Lawrence's part in the Sinai/Palestine campaign - in particular the Arab Revolt against their Turkish overlords, which took place from 1917 to 1918 - is well known. His guerrilla campaigns behind enemy lines and, in particular, his capture of Aqaba are the stuff of legend.
But with peace came the inevitable betrayal of the Arab nations that Lawrence loved and, disenchanted by British Imperial designs, he left the Middle East to return home.
Always a contradictory character, Lawrence resigned his commission in the army and withdrew from the limelight that, thanks largely to the articles of American journalist Lowell Thomas, now surrounded him.
In an effort to escape the fame or, as he sometimes saw it, his notoriety he enlisted in the RAF as aircraftsman John Hume Ross.
At first Lawrence was rejected by the RAF recruiting officer, WE Johns, the creator of the Biggles stories, who thought that there was something rather "fishy" about his application.
Lawrence returned later in the day with a letter signed by someone in high authority, ordering Johns to enrol Mr Ross.

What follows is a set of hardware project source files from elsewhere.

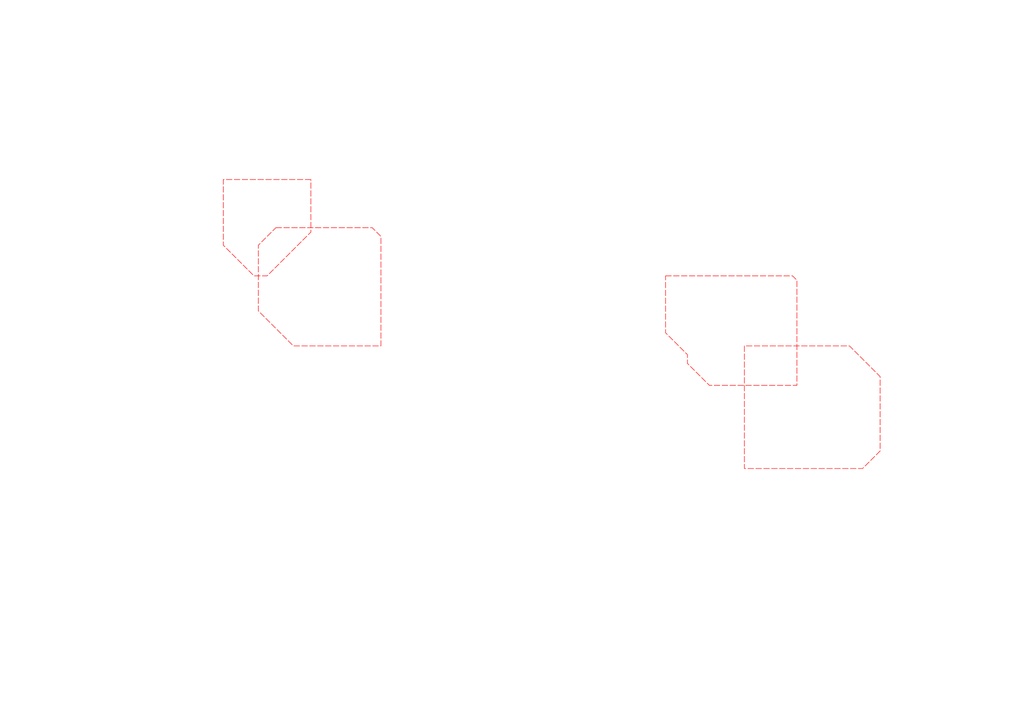
<source format=kicad_sch>
(kicad_sch
	(version 20240417)
	(generator "eeschema")
	(generator_version "8.99")
	(uuid "e77939c4-758d-4d0c-a6e5-dc441c8c54c9")
	(paper "A4")
	(lib_symbols)
	(rule_area
		(polyline
			(pts
				(xy 193.04 80.01) (xy 229.87 80.01) (xy 231.14 81.28) (xy 231.14 111.76) (xy 205.74 111.76) (xy 199.39 105.41)
				(xy 199.39 102.87) (xy 193.04 96.52)
			)
			(stroke
				(width 0)
				(type dash)
			)
			(fill
				(type none)
			)
			(uuid 205fcd89-40f4-4d53-8543-c72a408467cf)
		)
	)
	(rule_area
		(polyline
			(pts
				(xy 215.9 100.33) (xy 215.9 135.89) (xy 250.19 135.89) (xy 255.27 130.81) (xy 255.27 109.22) (xy 246.38 100.33)
			)
			(stroke
				(width 0)
				(type dash)
			)
			(fill
				(type none)
			)
			(uuid 4953ad1a-332e-4324-a6e9-44125580b5ce)
		)
	)
	(rule_area
		(polyline
			(pts
				(xy 90.17 52.07) (xy 64.77 52.07) (xy 64.77 71.12) (xy 73.66 80.01) (xy 77.47 80.01) (xy 90.17 67.31)
			)
			(stroke
				(width 0)
				(type dash)
			)
			(fill
				(type none)
			)
			(uuid 9e60651e-f0c3-4ab3-88c0-5b67a7585ce9)
		)
	)
	(rule_area
		(polyline
			(pts
				(xy 80.01 66.04) (xy 107.95 66.04) (xy 110.49 68.58) (xy 110.49 100.33) (xy 85.09 100.33) (xy 74.93 90.17)
				(xy 74.93 71.12)
			)
			(stroke
				(width 0)
				(type dash)
			)
			(fill
				(type none)
			)
			(uuid a2990ee5-6b66-496f-a7b1-0402651214fa)
		)
	)
	(sheet_instances
		(path "/"
			(page "1")
		)
	)
)

</source>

After a few years, when Lawrence's deception leaked out to the press, he resigned from the RAF. He then enrolled in the Tank Corps as TE Shaw, a role and name he retained until shortly before his death.
In some respects, the desire for anonymity was both understandable and laudable. And yet, while he was seemingly desiring only peace and quiet, TE Lawrence was also courting fame and popularity.

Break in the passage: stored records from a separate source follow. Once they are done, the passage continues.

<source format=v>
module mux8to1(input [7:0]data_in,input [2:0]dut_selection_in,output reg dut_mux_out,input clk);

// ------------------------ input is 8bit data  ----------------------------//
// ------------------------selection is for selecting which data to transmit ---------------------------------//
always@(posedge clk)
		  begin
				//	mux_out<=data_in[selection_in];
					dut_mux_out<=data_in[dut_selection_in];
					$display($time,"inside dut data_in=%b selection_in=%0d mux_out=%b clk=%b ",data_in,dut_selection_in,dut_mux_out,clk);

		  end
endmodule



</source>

His 1922 book Seven Pillars Of Wisdom cemented his place - and his version of events in the desert - in popular culture and imagination.
He was the one romantic figure in a war that had been bloody and unimpressive. No wonder people took his story to their hearts.
Handlebars
Over the next 10 years Lawrence became increasingly friendly with literary personalities including Thomas Hardy and Henry Williamson, and saw himself as a writer rather than a warrior.
He wrote nearly 6,000 letters during these years and also produced another book, The Mint, about his time in the RAF.
Lawrence was killed in 1935, having been involved in an accident when, riding his motorbike to post a number of letters, he suddenly came across two boys on push bikes in a dip in the road.
He swerved to avoid them and was thrown over his handlebars onto the road. He died a few days later, on 19 May 1935, having never recovered consciousness.
The house at Tremadog where TE Lawrence was born remains intact, and now functions as a hostel. The connections with Lawrence are tenuous but strong enough to ensure that he is not forgotten in Wales.
Lawrence had led an adventurous and fascinating career. A truly romantic figure, he once summed up his attitude to life when he wrote what could well have been his obituary:
"All men dream: but not equally ... the dreamers of the day are dangerous men for they may act on their dreams, to make them possible. This I did."